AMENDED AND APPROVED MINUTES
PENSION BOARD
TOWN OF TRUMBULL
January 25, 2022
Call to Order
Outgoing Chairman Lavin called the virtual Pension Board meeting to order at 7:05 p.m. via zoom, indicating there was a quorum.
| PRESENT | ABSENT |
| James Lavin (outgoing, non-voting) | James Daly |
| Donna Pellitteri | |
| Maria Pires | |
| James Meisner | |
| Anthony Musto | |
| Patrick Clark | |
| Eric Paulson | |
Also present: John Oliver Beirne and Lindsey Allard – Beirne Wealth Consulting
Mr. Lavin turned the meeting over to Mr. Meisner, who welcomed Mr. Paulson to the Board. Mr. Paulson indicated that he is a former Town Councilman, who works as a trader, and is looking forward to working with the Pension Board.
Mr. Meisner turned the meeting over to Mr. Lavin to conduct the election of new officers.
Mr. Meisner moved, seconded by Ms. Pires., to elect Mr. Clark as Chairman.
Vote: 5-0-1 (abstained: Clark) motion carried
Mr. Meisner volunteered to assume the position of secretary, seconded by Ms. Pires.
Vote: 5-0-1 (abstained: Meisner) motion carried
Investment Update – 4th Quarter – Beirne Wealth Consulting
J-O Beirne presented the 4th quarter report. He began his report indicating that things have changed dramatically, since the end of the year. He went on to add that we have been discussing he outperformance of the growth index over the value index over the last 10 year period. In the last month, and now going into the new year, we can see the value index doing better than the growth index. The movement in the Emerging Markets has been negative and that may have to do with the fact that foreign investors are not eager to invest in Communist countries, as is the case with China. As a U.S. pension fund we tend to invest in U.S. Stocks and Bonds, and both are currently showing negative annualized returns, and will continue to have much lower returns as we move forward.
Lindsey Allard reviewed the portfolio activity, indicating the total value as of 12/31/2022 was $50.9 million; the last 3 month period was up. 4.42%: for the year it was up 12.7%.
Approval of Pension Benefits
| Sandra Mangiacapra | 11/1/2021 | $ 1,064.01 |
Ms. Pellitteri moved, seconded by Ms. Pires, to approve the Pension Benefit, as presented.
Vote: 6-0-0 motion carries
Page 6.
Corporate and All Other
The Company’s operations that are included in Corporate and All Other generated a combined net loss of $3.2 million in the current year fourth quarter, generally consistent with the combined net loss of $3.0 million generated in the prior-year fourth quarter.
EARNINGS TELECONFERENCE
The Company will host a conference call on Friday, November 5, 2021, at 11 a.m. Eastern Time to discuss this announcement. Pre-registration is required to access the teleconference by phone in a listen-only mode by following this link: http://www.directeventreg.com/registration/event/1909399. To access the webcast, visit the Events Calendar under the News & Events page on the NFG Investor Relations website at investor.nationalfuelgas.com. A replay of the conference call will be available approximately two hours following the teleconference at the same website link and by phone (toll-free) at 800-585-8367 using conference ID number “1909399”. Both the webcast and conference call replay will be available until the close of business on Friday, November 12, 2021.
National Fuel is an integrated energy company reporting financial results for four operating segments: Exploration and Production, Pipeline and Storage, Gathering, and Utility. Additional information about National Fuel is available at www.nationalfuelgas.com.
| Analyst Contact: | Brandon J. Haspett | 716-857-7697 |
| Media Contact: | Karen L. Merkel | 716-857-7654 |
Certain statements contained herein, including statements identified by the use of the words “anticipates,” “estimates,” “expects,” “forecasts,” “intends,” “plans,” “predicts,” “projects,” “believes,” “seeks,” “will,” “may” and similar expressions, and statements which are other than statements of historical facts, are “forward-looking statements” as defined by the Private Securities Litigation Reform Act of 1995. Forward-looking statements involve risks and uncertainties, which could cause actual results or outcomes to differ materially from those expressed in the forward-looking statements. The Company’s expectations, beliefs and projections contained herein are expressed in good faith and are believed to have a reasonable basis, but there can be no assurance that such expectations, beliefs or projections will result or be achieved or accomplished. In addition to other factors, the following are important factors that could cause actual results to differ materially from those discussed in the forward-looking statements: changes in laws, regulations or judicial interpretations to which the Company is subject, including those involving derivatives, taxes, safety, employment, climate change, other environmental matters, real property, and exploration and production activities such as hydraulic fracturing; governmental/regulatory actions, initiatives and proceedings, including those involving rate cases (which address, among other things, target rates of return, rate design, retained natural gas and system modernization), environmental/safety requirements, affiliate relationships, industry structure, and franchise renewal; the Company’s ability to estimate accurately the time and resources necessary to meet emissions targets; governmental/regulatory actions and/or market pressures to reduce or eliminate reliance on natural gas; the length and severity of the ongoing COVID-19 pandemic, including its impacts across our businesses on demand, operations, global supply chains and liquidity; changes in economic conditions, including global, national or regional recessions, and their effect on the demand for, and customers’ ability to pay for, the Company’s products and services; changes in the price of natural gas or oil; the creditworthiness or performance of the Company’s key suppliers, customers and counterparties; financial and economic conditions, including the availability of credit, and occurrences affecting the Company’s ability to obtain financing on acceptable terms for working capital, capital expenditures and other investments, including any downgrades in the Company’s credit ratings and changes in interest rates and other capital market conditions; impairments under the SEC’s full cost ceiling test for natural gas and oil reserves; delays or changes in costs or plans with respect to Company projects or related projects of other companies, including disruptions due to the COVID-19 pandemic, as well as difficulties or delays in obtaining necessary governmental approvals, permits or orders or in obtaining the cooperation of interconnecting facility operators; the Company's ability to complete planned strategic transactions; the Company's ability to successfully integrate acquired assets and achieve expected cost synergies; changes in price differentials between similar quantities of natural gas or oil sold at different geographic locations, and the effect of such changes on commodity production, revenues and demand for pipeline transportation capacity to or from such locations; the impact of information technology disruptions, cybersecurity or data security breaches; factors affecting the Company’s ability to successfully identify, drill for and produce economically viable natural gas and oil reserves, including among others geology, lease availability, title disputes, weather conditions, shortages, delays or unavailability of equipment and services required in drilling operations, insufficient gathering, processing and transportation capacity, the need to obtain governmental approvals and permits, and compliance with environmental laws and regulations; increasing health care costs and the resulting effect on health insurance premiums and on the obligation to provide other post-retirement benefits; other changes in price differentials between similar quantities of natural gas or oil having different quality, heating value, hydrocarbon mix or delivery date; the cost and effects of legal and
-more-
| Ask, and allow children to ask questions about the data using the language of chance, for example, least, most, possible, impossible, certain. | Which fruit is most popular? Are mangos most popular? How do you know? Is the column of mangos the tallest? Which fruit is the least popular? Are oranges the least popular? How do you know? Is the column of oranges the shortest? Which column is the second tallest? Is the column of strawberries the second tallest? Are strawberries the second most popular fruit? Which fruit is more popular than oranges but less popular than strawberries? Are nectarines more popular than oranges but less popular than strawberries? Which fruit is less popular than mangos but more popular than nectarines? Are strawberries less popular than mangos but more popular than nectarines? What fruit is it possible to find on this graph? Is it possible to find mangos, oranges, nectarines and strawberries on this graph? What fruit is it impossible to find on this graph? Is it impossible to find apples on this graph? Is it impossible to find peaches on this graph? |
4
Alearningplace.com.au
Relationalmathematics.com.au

**YOUR TASK**
Copy the records. Each line should match exactly.

**TASK OUTPUT**
AMENDED AND APPROVED MINUTES
PENSION BOARD
TOWN OF TRUMBULL
January 25, 2022
Call to Order
Outgoing Chairman Lavin called the virtual Pension Board meeting to order at 7:05 p.m. via zoom, indicating there was a quorum.
| PRESENT | ABSENT |
| James Lavin (outgoing, non-voting) | James Daly |
| Donna Pellitteri | |
| Maria Pires | |
| James Meisner | |
| Anthony Musto | |
| Patrick Clark | |
| Eric Paulson | |
Also present: John Oliver Beirne and Lindsey Allard – Beirne Wealth Consulting
Mr. Lavin turned the meeting over to Mr. Meisner, who welcomed Mr. Paulson to the Board. Mr. Paulson indicated that he is a former Town Councilman, who works as a trader, and is looking forward to working with the Pension Board.
Mr. Meisner turned the meeting over to Mr. Lavin to conduct the election of new officers.
Mr. Meisner moved, seconded by Ms. Pires., to elect Mr. Clark as Chairman.
Vote: 5-0-1 (abstained: Clark) motion carried
Mr. Meisner volunteered to assume the position of secretary, seconded by Ms. Pires.
Vote: 5-0-1 (abstained: Meisner) motion carried
Investment Update – 4th Quarter – Beirne Wealth Consulting
J-O Beirne presented the 4th quarter report. He began his report indicating that things have changed dramatically, since the end of the year. He went on to add that we have been discussing he outperformance of the growth index over the value index over the last 10 year period. In the last month, and now going into the new year, we can see the value index doing better than the growth index. The movement in the Emerging Markets has been negative and that may have to do with the fact that foreign investors are not eager to invest in Communist countries, as is the case with China. As a U.S. pension fund we tend to invest in U.S. Stocks and Bonds, and both are currently showing negative annualized returns, and will continue to have much lower returns as we move forward.
Lindsey Allard reviewed the portfolio activity, indicating the total value as of 12/31/2022 was $50.9 million; the last 3 month period was up. 4.42%: for the year it was up 12.7%.
Approval of Pension Benefits
| Sandra Mangiacapra | 11/1/2021 | $ 1,064.01 |
Ms. Pellitteri moved, seconded by Ms. Pires, to approve the Pension Benefit, as presented.
Vote: 6-0-0 motion carries
Page 6.
Corporate and All Other
The Company’s operations that are included in Corporate and All Other generated a combined net loss of $3.2 million in the current year fourth quarter, generally consistent with the combined net loss of $3.0 million generated in the prior-year fourth quarter.
EARNINGS TELECONFERENCE
The Company will host a conference call on Friday, November 5, 2021, at 11 a.m. Eastern Time to discuss this announcement. Pre-registration is required to access the teleconference by phone in a listen-only mode by following this link: http://www.directeventreg.com/registration/event/1909399. To access the webcast, visit the Events Calendar under the News & Events page on the NFG Investor Relations website at investor.nationalfuelgas.com. A replay of the conference call will be available approximately two hours following the teleconference at the same website link and by phone (toll-free) at 800-585-8367 using conference ID number “1909399”. Both the webcast and conference call replay will be available until the close of business on Friday, November 12, 2021.
National Fuel is an integrated energy company reporting financial results for four operating segments: Exploration and Production, Pipeline and Storage, Gathering, and Utility. Additional information about National Fuel is available at www.nationalfuelgas.com.
| Analyst Contact: | Brandon J. Haspett | 716-857-7697 |
| Media Contact: | Karen L. Merkel | 716-857-7654 |
Certain statements contained herein, including statements identified by the use of the words “anticipates,” “estimates,” “expects,” “forecasts,” “intends,” “plans,” “predicts,” “projects,” “believes,” “seeks,” “will,” “may” and similar expressions, and statements which are other than statements of historical facts, are “forward-looking statements” as defined by the Private Securities Litigation Reform Act of 1995. Forward-looking statements involve risks and uncertainties, which could cause actual results or outcomes to differ materially from those expressed in the forward-looking statements. The Company’s expectations, beliefs and projections contained herein are expressed in good faith and are believed to have a reasonable basis, but there can be no assurance that such expectations, beliefs or projections will result or be achieved or accomplished. In addition to other factors, the following are important factors that could cause actual results to differ materially from those discussed in the forward-looking statements: changes in laws, regulations or judicial interpretations to which the Company is subject, including those involving derivatives, taxes, safety, employment, climate change, other environmental matters, real property, and exploration and production activities such as hydraulic fracturing; governmental/regulatory actions, initiatives and proceedings, including those involving rate cases (which address, among other things, target rates of return, rate design, retained natural gas and system modernization), environmental/safety requirements, affiliate relationships, industry structure, and franchise renewal; the Company’s ability to estimate accurately the time and resources necessary to meet emissions targets; governmental/regulatory actions and/or market pressures to reduce or eliminate reliance on natural gas; the length and severity of the ongoing COVID-19 pandemic, including its impacts across our businesses on demand, operations, global supply chains and liquidity; changes in economic conditions, including global, national or regional recessions, and their effect on the demand for, and customers’ ability to pay for, the Company’s products and services; changes in the price of natural gas or oil; the creditworthiness or performance of the Company’s key suppliers, customers and counterparties; financial and economic conditions, including the availability of credit, and occurrences affecting the Company’s ability to obtain financing on acceptable terms for working capital, capital expenditures and other investments, including any downgrades in the Company’s credit ratings and changes in interest rates and other capital market conditions; impairments under the SEC’s full cost ceiling test for natural gas and oil reserves; delays or changes in costs or plans with respect to Company projects or related projects of other companies, including disruptions due to the COVID-19 pandemic, as well as difficulties or delays in obtaining necessary governmental approvals, permits or orders or in obtaining the cooperation of interconnecting facility operators; the Company's ability to complete planned strategic transactions; the Company's ability to successfully integrate acquired assets and achieve expected cost synergies; changes in price differentials between similar quantities of natural gas or oil sold at different geographic locations, and the effect of such changes on commodity production, revenues and demand for pipeline transportation capacity to or from such locations; the impact of information technology disruptions, cybersecurity or data security breaches; factors affecting the Company’s ability to successfully identify, drill for and produce economically viable natural gas and oil reserves, including among others geology, lease availability, title disputes, weather conditions, shortages, delays or unavailability of equipment and services required in drilling operations, insufficient gathering, processing and transportation capacity, the need to obtain governmental approvals and permits, and compliance with environmental laws and regulations; increasing health care costs and the resulting effect on health insurance premiums and on the obligation to provide other post-retirement benefits; other changes in price differentials between similar quantities of natural gas or oil having different quality, heating value, hydrocarbon mix or delivery date; the cost and effects of legal and
-more-
| Ask, and allow children to ask questions about the data using the language of chance, for example, least, most, possible, impossible, certain. | Which fruit is most popular? Are mangos most popular? How do you know? Is the column of mangos the tallest? Which fruit is the least popular? Are oranges the least popular? How do you know? Is the column of oranges the shortest? Which column is the second tallest? Is the column of strawberries the second tallest? Are strawberries the second most popular fruit? Which fruit is more popular than oranges but less popular than strawberries? Are nectarines more popular than oranges but less popular than strawberries? Which fruit is less popular than mangos but more popular than nectarines? Are strawberries less popular than mangos but more popular than nectarines? What fruit is it possible to find on this graph? Is it possible to find mangos, oranges, nectarines and strawberries on this graph? What fruit is it impossible to find on this graph? Is it impossible to find apples on this graph? Is it impossible to find peaches on this graph? |
4
Alearningplace.com.au
Relationalmathematics.com.au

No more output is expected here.